Don’t incorporate too much fiber into your diet at a time — it can have an opposite, constipating effect. Instead, try to add a serving every 5 days to allow your digestive tract time to acclimate itself to the increased fiber.

Cut out irritating foods

In addition to constipation that makes stools harder to pass, some people experience stool that’s too loose. When this is the case, cutting out foods that can irritate the stomach can help. Examples to cut from your diet include:

  • alcoholic beverages
  • caffeinated drinks, like tea, coffee, and sodas
  • fatty foods
  • foods that contain sugar alcohols that end in the letters -ol (such as sorbitol, mannitol, and xylitol)
  • spicy foods

Try cutting out these foods to see if your bowel movements are less watery. You can also keep a food and symptom diary to identify connections between the foods you eat and the symptoms you experience.

Move more

Your intestines have a natural motion that moves stool forward. If your body isn’t moving stool through fast enough, then you can help it out with increased exercise. Physical activity, such as walking, running, or swimming, can all promote motion that helps you poop better. Even short amounts of activity — 10 to 15 minutes — can help.

Change your bathroom posture

Another tip you can try has to do with your posture on the toilet. Changing the angle of your legs changes the angle of your colon. Toilet footstools are one accessory that you can use in the bathroom to do this. Some people find that it helps them have a more comfortable and effective bowel movement. Researchers even studied their use with the help of 52 volunteers.

Even if you don’t have a footstool to raise your feet, you can still try adjusting your posture. While you’re sitting on the toilet, try planting your feet on the ground so that your knees are higher than your seat or higher than usual.

Find bathroom footstools online.

Keep your bowel movements in mind

Doctors have identified a mind-body connection to pooping. For example, many people cringe at the idea of pooping in a public restroom.

Here are some ways to address the connection between your brain and intestines:

  • Remember that pooping is a natural part of every person’s physical needs. Everyone poops. You have nothing to be ashamed of if you have to go.
  • Try to poop at the same time every day (such as in the morning at home, after you eat breakfast).
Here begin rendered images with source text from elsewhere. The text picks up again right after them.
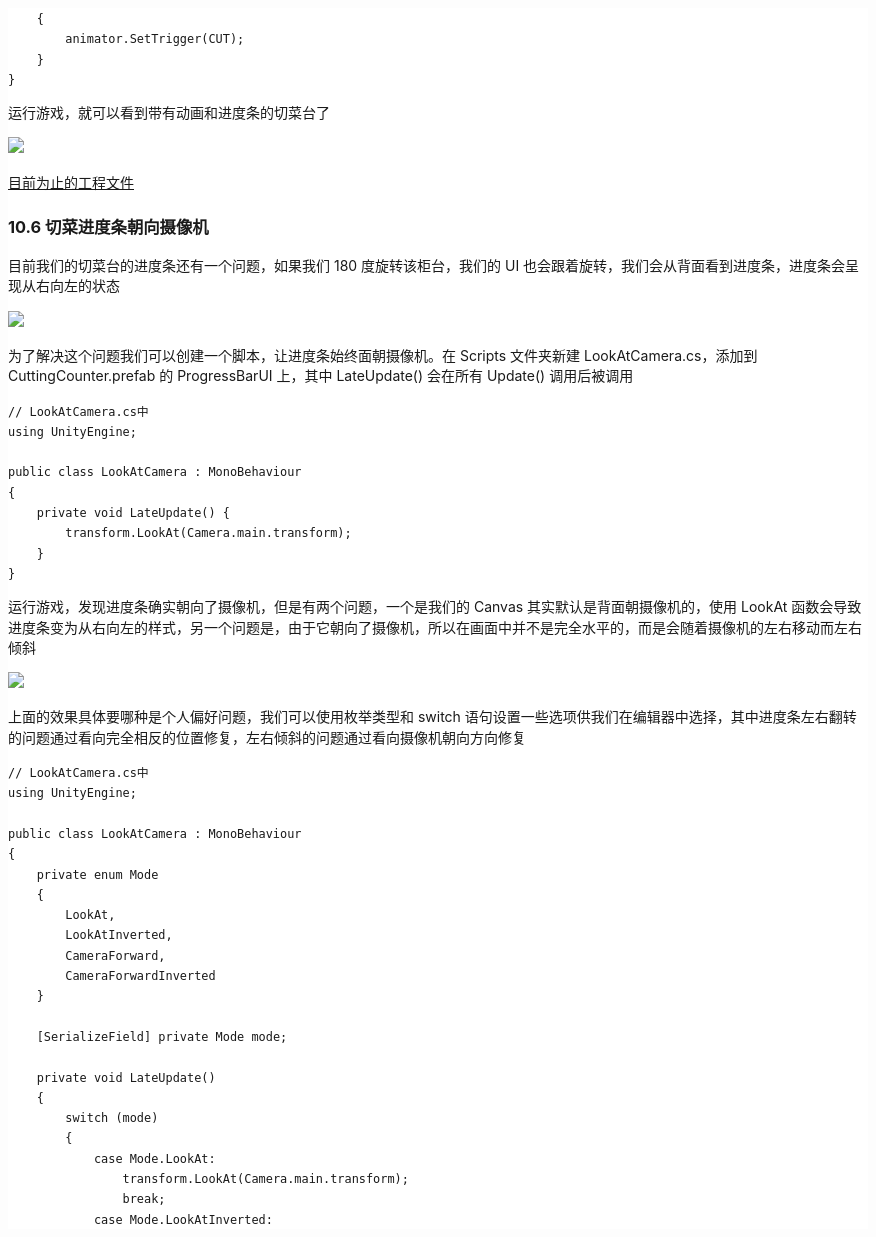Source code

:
 ```
    {
        animator.SetTrigger(CUT);
    }
}
```

运行游戏，就可以看到带有动画和进度条的切菜台了

![](<images/1689211717051.png>)

  
[目前为止的工程文件](https://unitycodemonkey.com/kitchenchaoscourse.php#cuttingProgressWorldCanvas)

### 10.6 切菜进度条朝向摄像机

目前我们的切菜台的进度条还有一个问题，如果我们 180 度旋转该柜台，我们的 UI 也会跟着旋转，我们会从背面看到进度条，进度条会呈现从右向左的状态

![](<images/1689211717246.png>)

  
为了解决这个问题我们可以创建一个脚本，让进度条始终面朝摄像机。在 Scripts 文件夹新建 LookAtCamera.cs，添加到 CuttingCounter.prefab 的 ProgressBarUI 上，其中 LateUpdate() 会在所有 Update() 调用后被调用

```
// LookAtCamera.cs中
using UnityEngine;

public class LookAtCamera : MonoBehaviour
{
    private void LateUpdate() {
        transform.LookAt(Camera.main.transform);
    }
}
```

运行游戏，发现进度条确实朝向了摄像机，但是有两个问题，一个是我们的 Canvas 其实默认是背面朝摄像机的，使用 LookAt 函数会导致进度条变为从右向左的样式，另一个问题是，由于它朝向了摄像机，所以在画面中并不是完全水平的，而是会随着摄像机的左右移动而左右倾斜

![](<images/1689211717319.png>)

  
上面的效果具体要哪种是个人偏好问题，我们可以使用枚举类型和 switch 语句设置一些选项供我们在编辑器中选择，其中进度条左右翻转的问题通过看向完全相反的位置修复，左右倾斜的问题通过看向摄像机朝向方向修复

```
// LookAtCamera.cs中
using UnityEngine;

public class LookAtCamera : MonoBehaviour
{
    private enum Mode
    {
        LookAt,
        LookAtInverted,
        CameraForward,
        CameraForwardInverted
    }

    [SerializeField] private Mode mode;
    
    private void LateUpdate()
    {
        switch (mode)
        {
            case Mode.LookAt:
                transform.LookAt(Camera.main.transform);
                break;
            case Mode.LookAtInverted:
```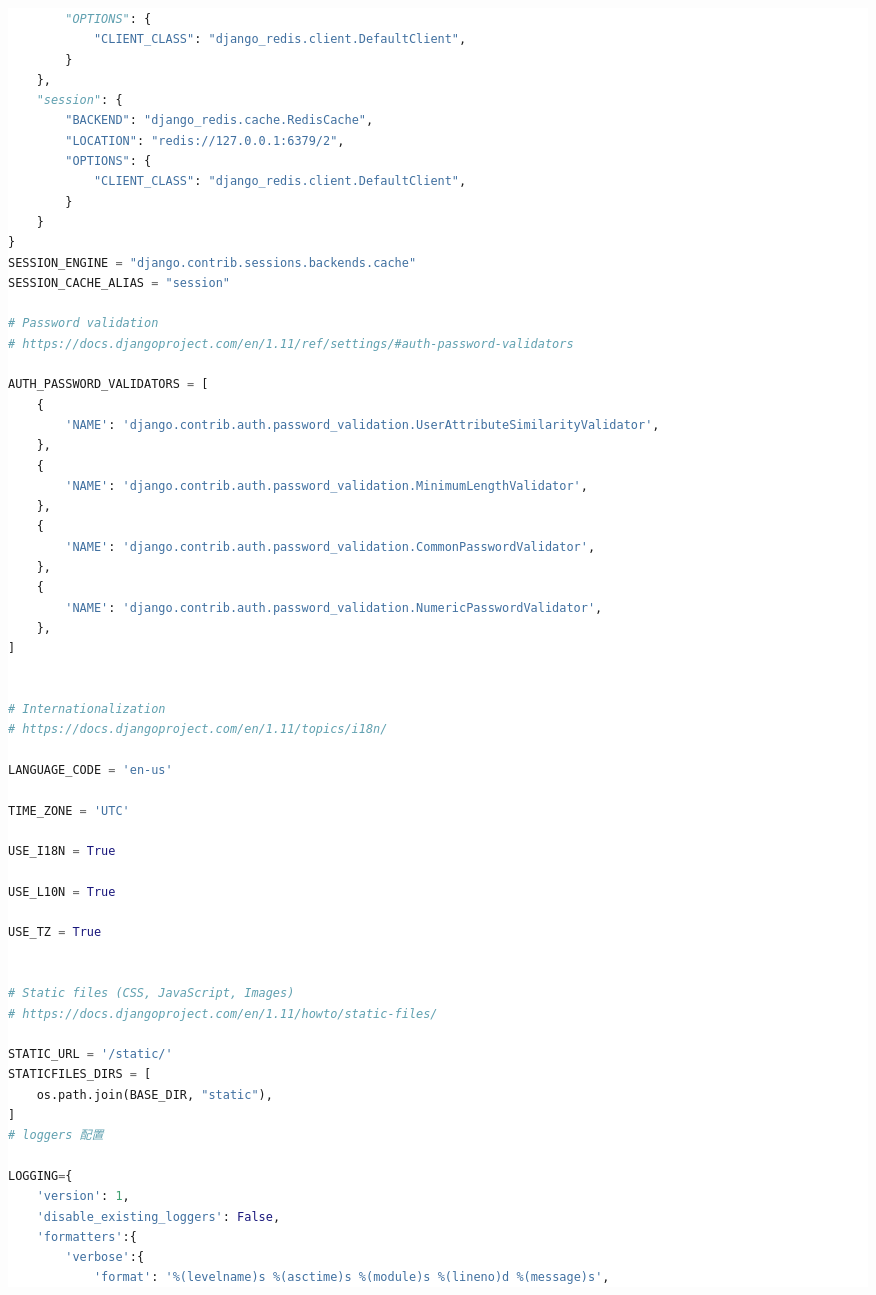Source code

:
 ```python
        "OPTIONS": {
            "CLIENT_CLASS": "django_redis.client.DefaultClient",
        }
    },
    "session": {
        "BACKEND": "django_redis.cache.RedisCache",
        "LOCATION": "redis://127.0.0.1:6379/2",
        "OPTIONS": {
            "CLIENT_CLASS": "django_redis.client.DefaultClient",
        }
    }
}
SESSION_ENGINE = "django.contrib.sessions.backends.cache"
SESSION_CACHE_ALIAS = "session"

# Password validation
# https://docs.djangoproject.com/en/1.11/ref/settings/#auth-password-validators

AUTH_PASSWORD_VALIDATORS = [
    {
        'NAME': 'django.contrib.auth.password_validation.UserAttributeSimilarityValidator',
    },
    {
        'NAME': 'django.contrib.auth.password_validation.MinimumLengthValidator',
    },
    {
        'NAME': 'django.contrib.auth.password_validation.CommonPasswordValidator',
    },
    {
        'NAME': 'django.contrib.auth.password_validation.NumericPasswordValidator',
    },
]


# Internationalization
# https://docs.djangoproject.com/en/1.11/topics/i18n/

LANGUAGE_CODE = 'en-us'

TIME_ZONE = 'UTC'

USE_I18N = True

USE_L10N = True

USE_TZ = True


# Static files (CSS, JavaScript, Images)
# https://docs.djangoproject.com/en/1.11/howto/static-files/

STATIC_URL = '/static/'
STATICFILES_DIRS = [
    os.path.join(BASE_DIR, "static"),
]
# loggers 配置

LOGGING={
    'version': 1,
    'disable_existing_loggers': False,
    'formatters':{
        'verbose':{
            'format': '%(levelname)s %(asctime)s %(module)s %(lineno)d %(message)s',
```
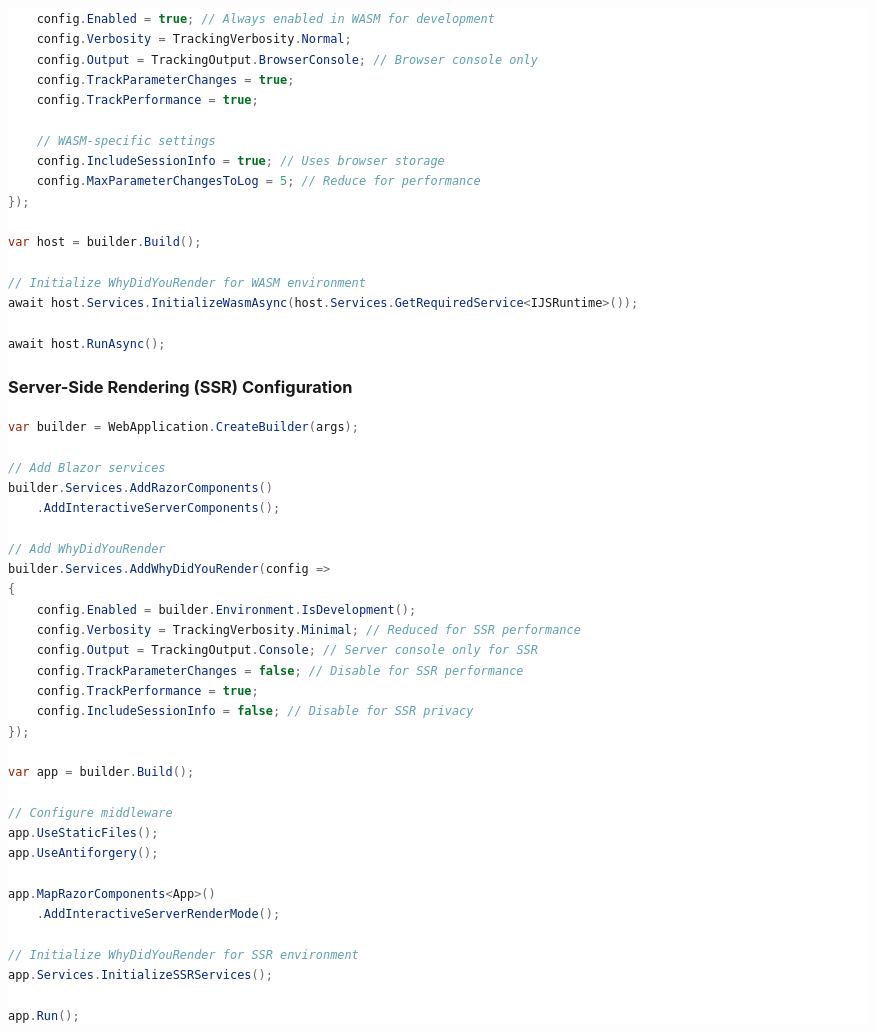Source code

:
 ```csharp
    config.Enabled = true; // Always enabled in WASM for development
    config.Verbosity = TrackingVerbosity.Normal;
    config.Output = TrackingOutput.BrowserConsole; // Browser console only
    config.TrackParameterChanges = true;
    config.TrackPerformance = true;
    
    // WASM-specific settings
    config.IncludeSessionInfo = true; // Uses browser storage
    config.MaxParameterChangesToLog = 5; // Reduce for performance
});

var host = builder.Build();

// Initialize WhyDidYouRender for WASM environment
await host.Services.InitializeWasmAsync(host.Services.GetRequiredService<IJSRuntime>());

await host.RunAsync();
```

### Server-Side Rendering (SSR) Configuration

```csharp
var builder = WebApplication.CreateBuilder(args);

// Add Blazor services
builder.Services.AddRazorComponents()
    .AddInteractiveServerComponents();

// Add WhyDidYouRender
builder.Services.AddWhyDidYouRender(config =>
{
    config.Enabled = builder.Environment.IsDevelopment();
    config.Verbosity = TrackingVerbosity.Minimal; // Reduced for SSR performance
    config.Output = TrackingOutput.Console; // Server console only for SSR
    config.TrackParameterChanges = false; // Disable for SSR performance
    config.TrackPerformance = true;
    config.IncludeSessionInfo = false; // Disable for SSR privacy
});

var app = builder.Build();

// Configure middleware
app.UseStaticFiles();
app.UseAntiforgery();

app.MapRazorComponents<App>()
    .AddInteractiveServerRenderMode();

// Initialize WhyDidYouRender for SSR environment
app.Services.InitializeSSRServices();

app.Run();
```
This can help to train your body to go at the same time in a place where you’re more comfortable.
  • Go to the bathroom when you feel the need. Try to not hold it in or put off a bowel movement. If you feel the need to go, take advantage of your body’s readiness.
  • Try engaging in stress-relieving activities if your anxiety levels are creeping up and your stomach starts to cramp. Examples include taking deep breaths, doing seated stretches like rolling your shoulders backward and forward, listening to calming music, or repeating a positive mantra.

Stress and pooping are highly connected. Try to create a calming environment in your bathroom where you have privacy. Avoid rushing yourself — give yourself at least 10 minutes to go to the bathroom.

Bowel movements require food, fluids, and calm to create a more comfortable experience. If you try these tips, and your symptoms aren’t getting better, speak with a doctor. There are lots of medicines and approaches that can help you enhance your intestinal health.